◆ **PROBLEM**
Only the pictures stay out; please return all the entries below exactly as written.

◆ **ENTRIES SHOWN**
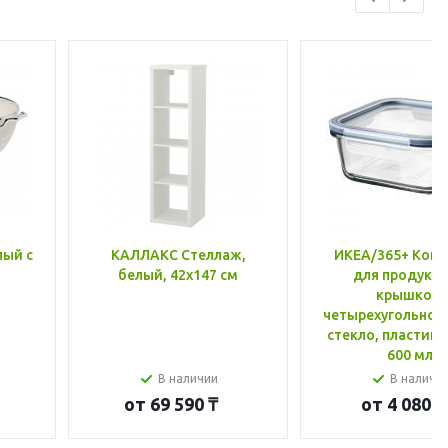
лый с
КАЛЛАКС Стеллаж,
ИКЕА/365+ Конт
белый, 42x147 см
для продукто
крышкой,
четырехугольной
стекло, пластик 
600 мл
В наличии
В наличи
от
69 590 ₸
от
4 080 ₸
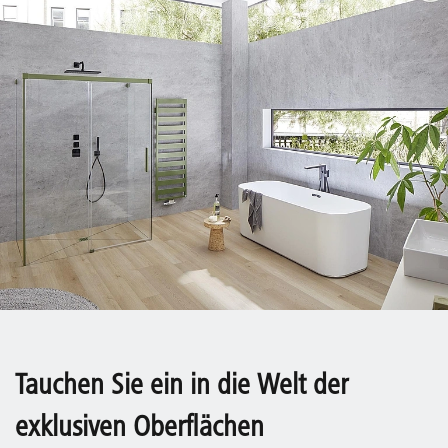
Tauchen Sie ein in die Welt der
exklusiven Oberflächen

◆ **RESULT OF THIS EXERCISE**
лый с
КАЛЛАКС Стеллаж,
ИКЕА/365+ Конт
белый, 42x147 см
для продукто
крышкой,
четырехугольной
стекло, пластик 
600 мл
В наличии
В наличи
от
69 590 ₸
от
4 080 ₸
Tauchen Sie ein in die Welt der
exklusiven Oberflächen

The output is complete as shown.